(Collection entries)
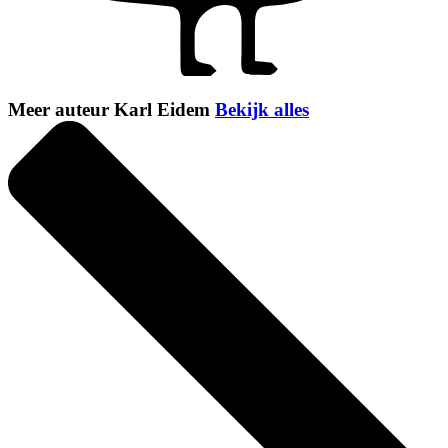
Meer auteur Karl Eidem
Bekijk alles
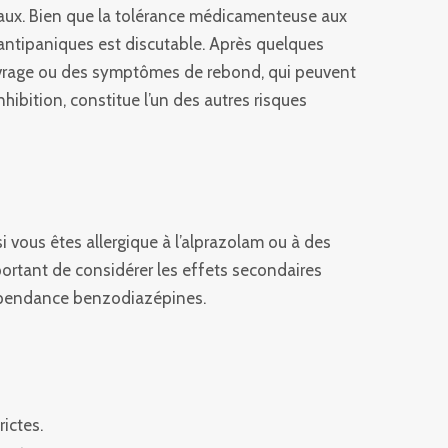
aux. Bien que la tolérance médicamenteuse aux
 antipaniques est discutable. Après quelques
sevrage ou des symptômes de rebond, qui peuvent
ibition, constitue l’un des autres risques
vous êtes allergique à l’alprazolam ou à des
portant de considérer les effets secondaires
 dépendance benzodiazépines.
ictes.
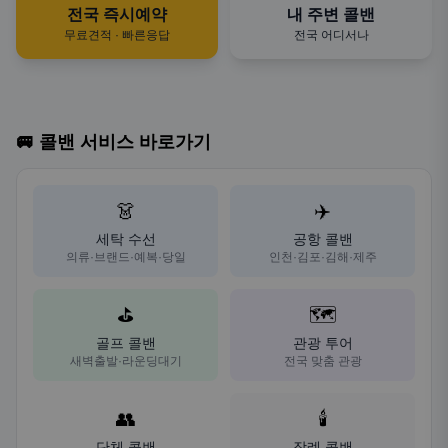
전국 즉시예약
내 주변 콜밴
무료견적 · 빠른응답
전국 어디서나
🚐 콜밴 서비스 바로가기
👗
✈️
세탁 수선
공항 콜밴
의류·브랜드·예복·당일
인천·김포·김해·제주
⛳
🗺️
골프 콜밴
관광 투어
새벽출발·라운딩대기
전국 맞춤 관광
👥
🕯️
단체 콜밴
장례 콜밴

* _What the task requires_
The answer is the line with "무료견적 · 빠른응답" plus every line after it, printed exactly as they appear above.

* _Output below_
무료견적 · 빠른응답
전국 어디서나
🚐 콜밴 서비스 바로가기
👗
✈️
세탁 수선
공항 콜밴
의류·브랜드·예복·당일
인천·김포·김해·제주
⛳
🗺️
골프 콜밴
관광 투어
새벽출발·라운딩대기
전국 맞춤 관광
👥
🕯️
단체 콜밴
장례 콜밴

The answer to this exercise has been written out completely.